Payment account takeovers force e-retailers to find new ways to tell good shoppers from bad.
One reason e-commerce took off faster in the United States than in other countries is that the vast majority of U.S. consumers have credit and debit cards. That provided an easy way for retailers to accept payment even though they could not physically take cash and did not want to risk billing an unknown customer.
But the growth of online shopping has made it more appealing for criminals to take over the credit and debit card accounts of legitimate consumersÑnot just steal the card number but take control of the account so that they can change information in ways that makes it easier for them to buy and take possession of valuable merchandise online. For instance, in 44% of the account takeovers in 2010 the criminal changed the cardholder's address, according to Javelin Strategy & Research. By changing the address on the account, a criminal can have items shipped to his address without a mismatch between billing and shipping addresses raising a red flag to the online retailer.
How serious of a problem is account takeover? In 2010, 13%, or 600,000, of all types of fraud victims suffered from account takeover, Javelin says in its 2011 Identity Fraud Survey Report.

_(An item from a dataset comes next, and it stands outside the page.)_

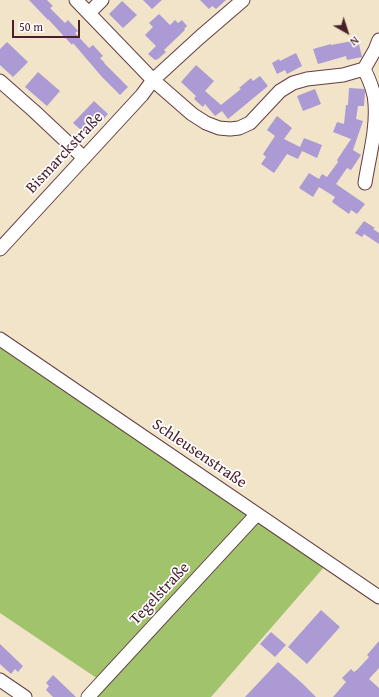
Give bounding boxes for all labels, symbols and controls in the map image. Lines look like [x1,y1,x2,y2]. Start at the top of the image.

Distinguishing good customers from criminals is a challenge every online retailer faces, and one that e-retailers must handle astutely in order to avoid offending honest shoppers. It's not a new challenge, but one that's constantly evolving with changes in technology and customer behavior. For instance, retailers in many cases can't rely on checking the address of a consumer's landline phone as a fraud-fighting measure now that many consumers only use cell phones. On the other hand, retailers are finding new ways to use Internet applications such as Google Maps to tell good transactions from bad.
How it happens
An account takeover often starts with a criminal stealing a credit card statement from a consumer's mailbox, says Phil Blank, managing director of security, risk and fraud at Javelin. From there, the miscreant contacts the card issuer and changes the mailing address. Criminals find that scheme easier than other methods, such as adding their names as registered users to accounts, he says. Online, a criminal might plant malicious software that captures web addresses, user names and passwords.
Dealing with fraud is expensive for e-retailers. For every $100 in fraud, an e-retailer could expect to pay an average of $233 in recovery costs, including penalties paid to financial institutions and the cost of replacing merchandise, according to the LexisNexis 2011 "True Cost of Fraud Study" released in September that surveyed 1,000 merchants
Criminals often use e-mail phishing attacks to pry information, such as a user name, password or other pieces of personal information, from recipients. Armed with this information, criminals can take over customer payment card accounts to rob money from them or to make fraudulent purchases at retail web sites, says Avivah Litan, an analyst who specializes in Internet security at technology research and advisory firm Gartner Inc.
Typically, criminals urge consumers to divulge credit and debit card information. The e-mail also may provide a link that, if clicked on, takes the recipient to a web site that looks like a legitimate site, but is actually controlled by criminals, to try to convince unwitting consumers to update their payment account information. Criminals then usually either sell that information to other criminals or use it to conduct fraudulent purchases.
Phishing sites generally try to get as much information as possible, says Julie Fergerson, vice president of emerging technologies at Internet security firm Ethoca Ltd. Not only do criminals hope consumers will reveal the credit card number and expiration date, but the card verification value, or CVV, code on the back of the card.
This code, a unique three- or four-digit card identification number that appears on the front or back of every credit or debit card, helps verify that the consumer has the card. A majority, 60% to 70%, of e-retailers ask for the CVV code, Litan says. Those choosing not to ask for the CVV may do so because their fraud costs are less than what it would cost to implement CVV verification, she says.
The cost of a fraud-prevention system will vary based on the e-retailer's needs, Litan says, with $50,000 annually as an average, but that fee could range from $30,000 to $600,000, or more, depending on the e-retailer. An airline, for example, will have higher fraud-prevention costs than a small e-retailer, she says. Litan says most of her data is from medium to larger e-retailers.
These fraud schemes force e-retail managers like Tim Elam, vice president and chief technology officer at BirthdayDirect.com, an online retailer of party supplies, to continually find new ways to keep ahead of the criminals.
BirthdayDirect.com employs daily scans to ferret out criminal attempts to crack the site and steal precious data. His concern is that criminals successfully getting past the site's defense could plant malware and log transaction data, making it easy for them to capture payment card details and log-in credentials.
The daily scans, combined with a raft of other tools, including software to double-check shipping and billing addresses, firewalls to keep out attacks and intrusion detection programs to look for attacks that made it past the first barrier, all help. For Elam, the peace of mind of the daily site scan is worth it. "It costs money, but in the long run it saves us money," Elam says. "It's another little piece of confidence." He did not disclose the cost of his fraud-prevention programs.
Elam's first line of defense is using his payment gateway's automated address verification service, which checks that the billing address for a credit card supplied by the shopper matches the address on file with the card-issuing bank. Assuming the address matches, and if the shipping address is the same or one that is on file with the bank, the e-retailer's payment service typically approves the transaction with no further review.